Lengths and Dot Products

  1. The dot product $v • w$ multiplies each component $v_i$ by $w_i$ and adds all $v_i w_i$.
  2. The length $||v||$ is the square root of $v · v$. Then $u = \frac{v}{||v||}$ is a unit vector : length 1.
  3. The dot product is v · w = 0 when vectors v and w are perpendicular.
  4. The cosine of $\theta$ ( the angle between any nonzero v and w) never exceeds 1:
    Cosine $cos\theta=\frac{v · w}{||v||||w||}$, Schwarz inequality $|v · w|\leqq||v||||w||$.

Matrices

  1. Matrix times vector: $Ax$ = combination of the columns of $A$.
  2. The solution to $Ax = b$ is $x = A - lb$, when $A$ is an invertible matrix.
  3. The cyclic matrix $C$ has no inverse. Its three columns lie in the same plane.
    Those dependent columns add to the zero vector. $Cx = 0$ has many solutions.
  4. This section is looking ahead to key ideas, not fully explained yet.

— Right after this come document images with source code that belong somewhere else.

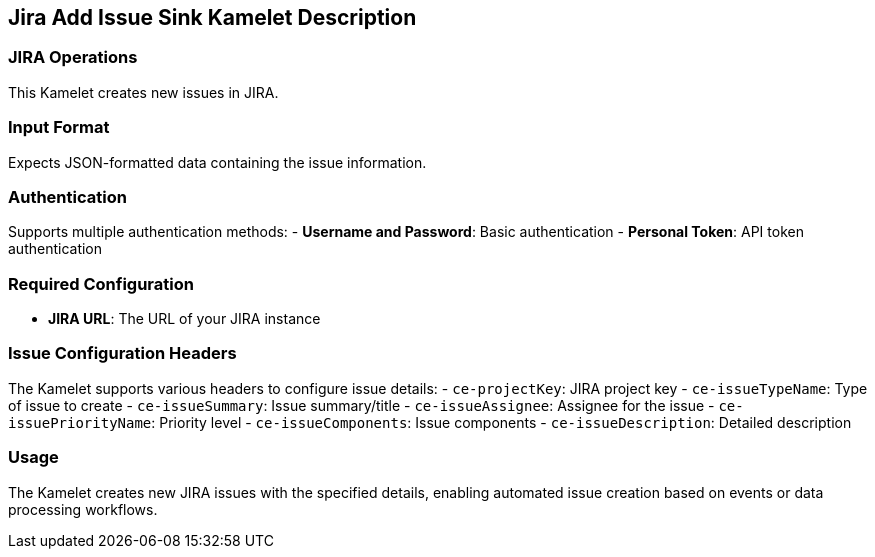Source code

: == Jira Add Issue Sink Kamelet Description

=== JIRA Operations

This Kamelet creates new issues in JIRA.

=== Input Format

Expects JSON-formatted data containing the issue information.

=== Authentication

Supports multiple authentication methods:
- **Username and Password**: Basic authentication
- **Personal Token**: API token authentication

=== Required Configuration

- **JIRA URL**: The URL of your JIRA instance

=== Issue Configuration Headers

The Kamelet supports various headers to configure issue details:
- `ce-projectKey`: JIRA project key
- `ce-issueTypeName`: Type of issue to create
- `ce-issueSummary`: Issue summary/title
- `ce-issueAssignee`: Assignee for the issue
- `ce-issuePriorityName`: Priority level
- `ce-issueComponents`: Issue components
- `ce-issueDescription`: Detailed description

=== Usage

The Kamelet creates new JIRA issues with the specified details, enabling automated issue creation based on events or data processing workflows.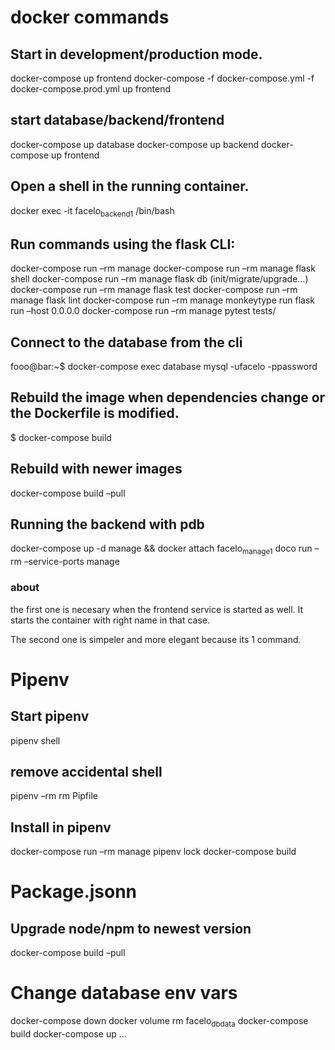 * docker commands
** Start in development/production mode.
   docker-compose up frontend
   docker-compose -f docker-compose.yml -f docker-compose.prod.yml up frontend
** start database/backend/frontend
   docker-compose up database
   docker-compose up backend
   docker-compose up frontend
** Open a shell in the running container. 
   docker exec -it facelo_backend_1 /bin/bash
** Run commands using the flask CLI:
   docker-compose run --rm manage <<command>>
   docker-compose run --rm manage flask shell
   docker-compose run --rm manage flask db (init/migrate/upgrade...)
   docker-compose run --rm manage flask test
   docker-compose run --rm manage flask lint
   docker-compose run --rm manage monkeytype run flask run --host 0.0.0.0
   docker-compose run --rm manage pytest tests/
** Connect to the database from the cli
   fooo@bar:~$ docker-compose exec database mysql -ufacelo -ppassword
** Rebuild the image when dependencies change or the Dockerfile is modified. 
   $ docker-compose build
** Rebuild with newer images
   docker-compose build --pull
** Running the backend with pdb
   docker-compose up -d manage && docker attach facelo_manage_1
   doco run --rm --service-ports manage
*** about
    the first one is necesary when the frontend service is started as well.
    It starts the container with right name in that case.

    The second one is simpeler and more elegant because its 1 command.
    

* Pipenv
** Start pipenv
   pipenv shell
** remove accidental shell
   pipenv --rm
   rm Pipfile
** Install in pipenv
   # add to pipfile
   docker-compose run --rm manage pipenv lock
   docker-compose build
   
* Package.jsonn
** Upgrade node/npm to newest version
   docker-compose build --pull


* Change database env vars
  docker-compose down
  docker volume rm facelo_db_data 
  docker-compose build
  docker-compose up ...
  

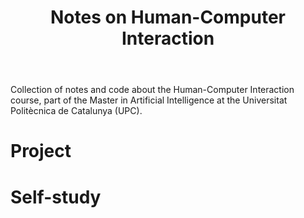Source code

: #+TITLE: Notes on Human-Computer Interaction

Collection of notes and code about the Human-Computer Interaction course, part of the Master in Artificial Intelligence at the Universitat Politècnica de Catalunya (UPC).

* Project
* Self-study

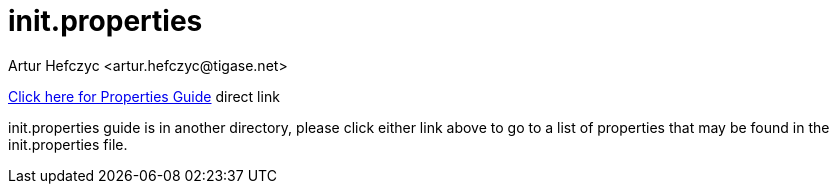 [[initproperties]]
init.properties
===============
:author: Artur Hefczyc <artur.hefczyc@tigase.net>
:version: v2.0, June 2014: Reformatted for AsciiDoc.
:date: 2010-04-06 1:18
:revision: v2.1

:toc:
:numbered:
:website: http://tigase.net



//possible link to properties guide if we can move directories.  Be sure to edit links when applicable.



link:http://docs.tigase.org/tigase-server/snapshot/Properties_Guide/html/[Click here for Properties Guide] direct link


init.properties guide is in another directory, please click either link above to go to a list of properties that may be found in the init.properties file.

Chapter 2 Solving Linear Equations

Vectors and Linear Equations

  1. The basic operations on vectors are multiplication cv and vector addition v + w.
  2. Together those operations give linear combinations cv + dw.
  3. Matrix-vector multiplication Ax can be computed by dot products, a row at a time.
    But Ax must be understood as a combination of the columns of A.
  4. Column picture: Ax = b asks for a combination of columns to produce b.
  5. Row picture: Each equation in Ax = b gives a line (n = 2) or a plane (n = 3)
    or a “hyperplane” (n > 3). They intersect at the solution or solutions, if any.